Hunting Accident File > VIOLATIONS

Some hunters put the sport in a bad light

August 23, 2011

The Times and Democrat

THE ISSUE: Hunter ethics

OUR VIEW: Good behavior vital to hunting's survival

The Times and Democrat's longtime outdoors columnist Dr. John Rheney of Orangeburg has written often about threats to the sport of hunting, imploring hunters to be conscious of the impact of their behavior.

The S.C. Department of Natural Resources, along with hunters, works diligently through youth hunts and other events to promote hunting and the outdoors. The effort is to interest youth in hunting and teach them the ethics that must accompany the sport.

As much as hunters and outdoorsmen are among the leading conservationists of our times, the misdeeds of some are magnified by a public that by and large does not understand and relate to the sport.

When a hunter casts the sport in a negative public eye, it tends to color all hunters as blood-thirsty villains interested only in killing. In The T&D Region - where hunting deer, turkey, doves and more is a treasured tradition - hunters are among those most critical of those abusing outdoor privileges.

One high-profile misdeed, in particular, turns non-hunters off to the sport: illegal dumping of deer carcasses. It happens far too often during our state's longest-in-the-nation season from August to January.

As one Orangeburg man has told us: "You couldn't miss seeing it." Seven deer carcasses dumped beside the road and in a ditch near his home. "They shoot the deer and take the hind quarters and throw the rest away. I mean that's bad."

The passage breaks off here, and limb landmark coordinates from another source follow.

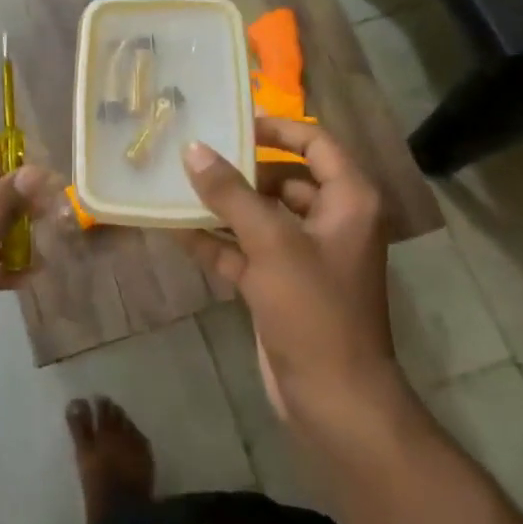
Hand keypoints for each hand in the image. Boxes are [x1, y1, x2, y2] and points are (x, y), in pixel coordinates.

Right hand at [181, 118, 396, 429]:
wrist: (334, 401)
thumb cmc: (315, 311)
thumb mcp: (272, 243)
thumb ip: (231, 193)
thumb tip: (194, 149)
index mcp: (348, 201)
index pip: (316, 143)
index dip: (277, 128)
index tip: (232, 122)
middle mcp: (330, 221)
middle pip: (284, 178)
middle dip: (240, 167)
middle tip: (193, 151)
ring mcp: (303, 256)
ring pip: (259, 216)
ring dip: (222, 205)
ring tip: (176, 184)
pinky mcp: (279, 286)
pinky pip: (244, 251)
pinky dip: (215, 242)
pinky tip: (174, 230)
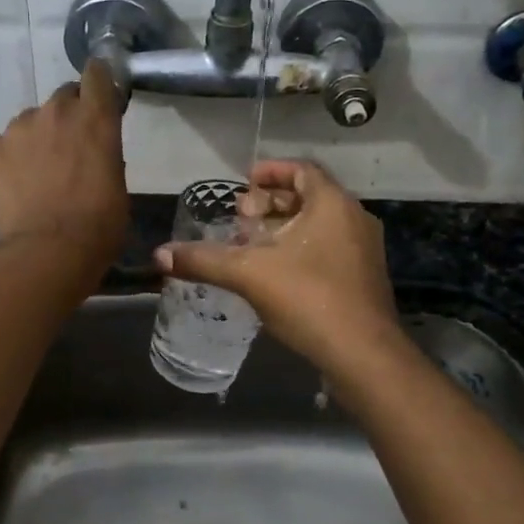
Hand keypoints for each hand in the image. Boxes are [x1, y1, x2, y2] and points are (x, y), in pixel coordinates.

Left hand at [0, 60, 128, 269]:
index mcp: (95, 119)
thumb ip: (106, 156)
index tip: (98, 92)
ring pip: (30, 122)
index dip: (98, 80)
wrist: (49, 251)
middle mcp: (56, 112)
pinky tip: (17, 187)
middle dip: (68, 116)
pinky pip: (3, 146)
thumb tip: (95, 154)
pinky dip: (11, 160)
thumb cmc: (99, 225)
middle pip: (62, 98)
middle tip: (70, 149)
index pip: (97, 75)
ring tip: (39, 175)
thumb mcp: (117, 186)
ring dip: (37, 139)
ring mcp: (18, 128)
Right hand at [155, 159, 400, 370]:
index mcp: (332, 204)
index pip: (302, 170)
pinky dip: (300, 249)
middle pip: (309, 197)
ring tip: (252, 245)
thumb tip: (159, 255)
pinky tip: (275, 274)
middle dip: (272, 203)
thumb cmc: (309, 298)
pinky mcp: (363, 278)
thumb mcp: (248, 274)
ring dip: (284, 228)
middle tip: (241, 216)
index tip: (244, 182)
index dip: (271, 172)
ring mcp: (363, 250)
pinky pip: (328, 249)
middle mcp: (354, 218)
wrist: (363, 354)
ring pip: (319, 225)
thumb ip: (204, 260)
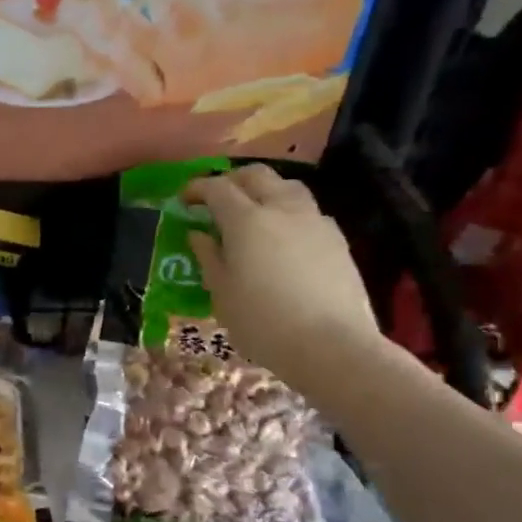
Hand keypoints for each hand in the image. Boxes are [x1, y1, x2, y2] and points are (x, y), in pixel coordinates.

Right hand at [184, 164, 381, 392]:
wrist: (332, 345)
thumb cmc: (263, 322)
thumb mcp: (221, 293)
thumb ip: (209, 257)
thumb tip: (199, 234)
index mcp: (246, 220)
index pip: (217, 188)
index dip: (197, 189)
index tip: (184, 200)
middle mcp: (281, 209)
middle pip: (256, 175)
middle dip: (232, 181)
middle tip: (217, 200)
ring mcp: (314, 221)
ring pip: (287, 186)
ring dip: (264, 190)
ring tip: (253, 213)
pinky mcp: (337, 238)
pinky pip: (308, 211)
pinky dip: (288, 212)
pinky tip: (284, 237)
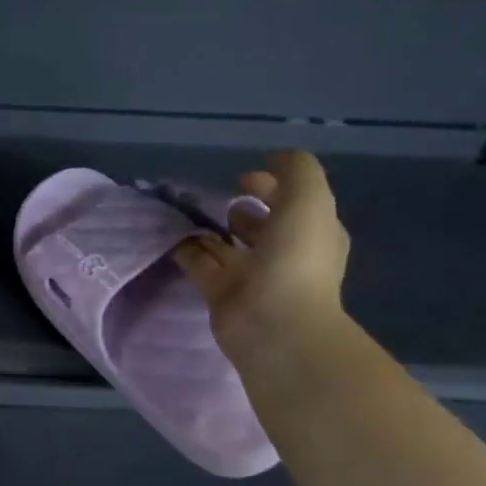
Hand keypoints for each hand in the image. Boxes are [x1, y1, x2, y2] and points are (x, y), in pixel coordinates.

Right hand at [173, 151, 350, 370]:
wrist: (274, 324)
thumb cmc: (297, 258)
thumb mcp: (309, 199)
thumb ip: (296, 171)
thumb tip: (273, 161)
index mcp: (313, 234)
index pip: (294, 203)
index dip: (273, 186)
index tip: (243, 177)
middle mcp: (285, 255)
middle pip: (261, 227)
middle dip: (242, 211)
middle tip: (218, 199)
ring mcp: (252, 277)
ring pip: (228, 246)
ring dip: (211, 230)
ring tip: (188, 212)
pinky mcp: (221, 294)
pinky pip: (201, 265)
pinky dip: (187, 250)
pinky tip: (171, 234)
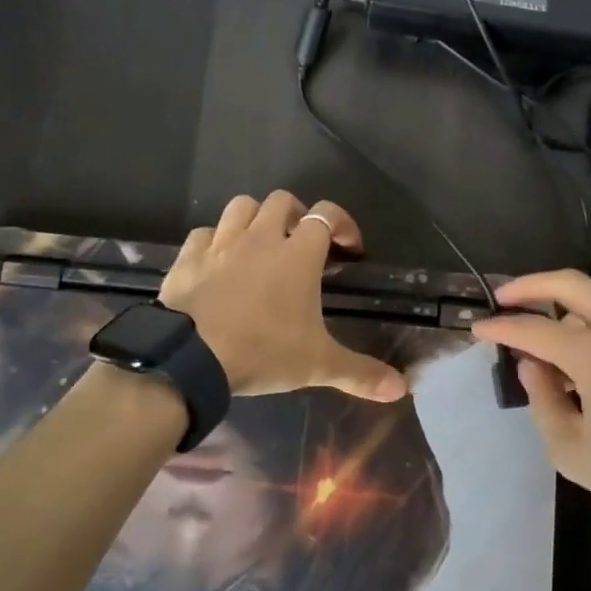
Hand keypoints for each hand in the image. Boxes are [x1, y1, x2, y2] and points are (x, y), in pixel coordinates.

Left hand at [161, 192, 407, 402]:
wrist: (191, 357)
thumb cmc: (262, 351)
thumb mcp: (317, 364)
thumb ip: (360, 373)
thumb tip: (401, 389)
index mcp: (298, 254)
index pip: (326, 215)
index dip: (342, 223)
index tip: (349, 246)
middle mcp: (260, 237)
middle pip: (282, 201)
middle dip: (296, 215)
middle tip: (302, 243)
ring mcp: (221, 243)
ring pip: (241, 206)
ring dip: (255, 218)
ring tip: (260, 243)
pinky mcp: (189, 256)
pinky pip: (204, 233)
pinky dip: (215, 240)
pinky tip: (219, 260)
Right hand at [471, 270, 590, 533]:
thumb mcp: (575, 452)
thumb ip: (543, 402)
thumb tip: (532, 366)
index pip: (533, 328)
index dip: (501, 327)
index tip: (477, 329)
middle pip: (569, 283)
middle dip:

The S.C. Department of Natural Resources gets such reports often.

The "callers are usually pretty disgusted," said Charles Ruth, Deer Project supervisor for the S.C. Department of Natural Resources.

"Proper preparation of harvested deer from the forest to the table is an important part of hunting," Ruth said. Heads, hides and entrails should be buried at least 2 to 3 feet deep so dogs or other animals won't dig up the remains and drag them around.

"Properly disposed deer remains will soon be taken care of by decomposition and insects," Ruth said, "because nature wastes no nutrients."

Improper disposal of deer remains is not only a littering crime, it erodes the public image of hunting.

For those who love the sport, that may be the bigger crime.

Violators of laws on disposing of deer remains should be reported to the DNR's Operation Game Thief by calling 1-800-922-5431. The 24-hour, toll-free number is printed on the back of hunting and fishing licenses. Sportsmen and sportswomen reporting violators through Operation Game Thief do not have to identify themselves, and rewards are offered for information leading to arrests.